Is my hon. Friend aware that disabled people who install downstairs lavatories or bathrooms—vital necessities—have to answer for it by paying extra rates? Surely, this is an anomaly which, like that of garages, needs to be corrected?

Mr. MacColl

The difficulty is that that is a conversion within the premises, which is more difficult to single out than is an extra structure, though in cases of difficulty it has always been possible to apply to the valuation officer for exemption.

Mr. King

Is the Minister aware that reports of a number of cases in the last few weeks do not bear out what he says? Will he look into those cases? Is it not a fact that it is the duty of any civilised community not further to penalise those who are disabled already, who bear such a burden but who seek to be self-reliant?

Mr. MacColl

I know of only one case that has attracted some publicity, and I understand that there the valuation officer has revisited the premises and is reconsidering a possible change of valuation.

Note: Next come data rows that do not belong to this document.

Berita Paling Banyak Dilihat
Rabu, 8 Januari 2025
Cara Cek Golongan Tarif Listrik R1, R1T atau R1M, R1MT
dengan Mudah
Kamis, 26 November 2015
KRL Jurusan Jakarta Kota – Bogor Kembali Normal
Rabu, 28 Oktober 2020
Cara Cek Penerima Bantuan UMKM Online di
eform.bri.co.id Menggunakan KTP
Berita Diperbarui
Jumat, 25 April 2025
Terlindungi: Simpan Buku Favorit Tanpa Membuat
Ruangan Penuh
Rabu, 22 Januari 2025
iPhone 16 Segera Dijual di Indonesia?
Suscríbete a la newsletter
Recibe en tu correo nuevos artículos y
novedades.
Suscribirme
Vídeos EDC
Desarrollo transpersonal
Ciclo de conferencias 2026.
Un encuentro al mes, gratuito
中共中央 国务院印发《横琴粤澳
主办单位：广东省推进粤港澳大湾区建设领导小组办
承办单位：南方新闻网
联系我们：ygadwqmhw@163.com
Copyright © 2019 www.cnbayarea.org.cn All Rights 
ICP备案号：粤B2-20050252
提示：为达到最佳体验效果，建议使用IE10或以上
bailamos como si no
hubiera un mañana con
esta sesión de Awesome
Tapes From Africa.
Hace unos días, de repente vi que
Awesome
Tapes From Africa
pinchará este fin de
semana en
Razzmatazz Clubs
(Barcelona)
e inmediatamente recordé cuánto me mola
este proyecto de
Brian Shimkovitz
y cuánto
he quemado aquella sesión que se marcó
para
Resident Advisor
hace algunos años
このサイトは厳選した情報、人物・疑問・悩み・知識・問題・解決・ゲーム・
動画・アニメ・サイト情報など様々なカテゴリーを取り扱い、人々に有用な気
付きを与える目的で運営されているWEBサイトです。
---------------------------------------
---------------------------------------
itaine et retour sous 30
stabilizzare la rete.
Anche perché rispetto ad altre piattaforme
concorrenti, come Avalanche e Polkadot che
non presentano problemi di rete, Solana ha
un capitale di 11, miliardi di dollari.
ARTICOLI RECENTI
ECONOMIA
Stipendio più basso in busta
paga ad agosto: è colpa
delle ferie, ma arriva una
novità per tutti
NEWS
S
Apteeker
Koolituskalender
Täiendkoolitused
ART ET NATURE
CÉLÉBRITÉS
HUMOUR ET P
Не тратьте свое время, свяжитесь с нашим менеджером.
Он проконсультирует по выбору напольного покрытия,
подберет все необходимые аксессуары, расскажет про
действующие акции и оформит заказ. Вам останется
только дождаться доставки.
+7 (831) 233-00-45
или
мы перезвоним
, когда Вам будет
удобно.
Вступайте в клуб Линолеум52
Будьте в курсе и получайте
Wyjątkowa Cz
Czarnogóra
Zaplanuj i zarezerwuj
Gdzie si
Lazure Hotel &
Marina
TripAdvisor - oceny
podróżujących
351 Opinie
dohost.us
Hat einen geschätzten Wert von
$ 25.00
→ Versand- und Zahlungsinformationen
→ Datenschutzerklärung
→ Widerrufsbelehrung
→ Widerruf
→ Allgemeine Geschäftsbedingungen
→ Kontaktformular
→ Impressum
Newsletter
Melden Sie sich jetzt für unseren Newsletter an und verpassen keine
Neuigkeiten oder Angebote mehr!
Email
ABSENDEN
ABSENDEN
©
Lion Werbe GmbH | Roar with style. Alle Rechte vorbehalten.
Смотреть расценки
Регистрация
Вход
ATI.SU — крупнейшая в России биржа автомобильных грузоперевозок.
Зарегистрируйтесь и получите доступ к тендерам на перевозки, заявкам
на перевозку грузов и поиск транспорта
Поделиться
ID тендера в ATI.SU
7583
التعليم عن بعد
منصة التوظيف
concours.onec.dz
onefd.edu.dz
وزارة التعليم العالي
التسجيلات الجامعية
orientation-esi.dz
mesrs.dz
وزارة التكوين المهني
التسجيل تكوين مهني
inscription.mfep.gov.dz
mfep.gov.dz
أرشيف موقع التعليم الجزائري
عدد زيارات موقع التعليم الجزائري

On the whole, our experience has been that there are not many cases, but if the hon. Gentleman has any case to which he wishes to draw my attention, I shall, of course, be very pleased to look into it.

Mrs. Knight

Does not my hon. Friend recognise that any conversion makes a house more valuable for letting purposes, so that the Answer he gave a few moments ago was slightly misleading?

Mr. MacColl

The Answer expressed the position as it is, which is that things like a ramp or wider doors may reduce rateable value.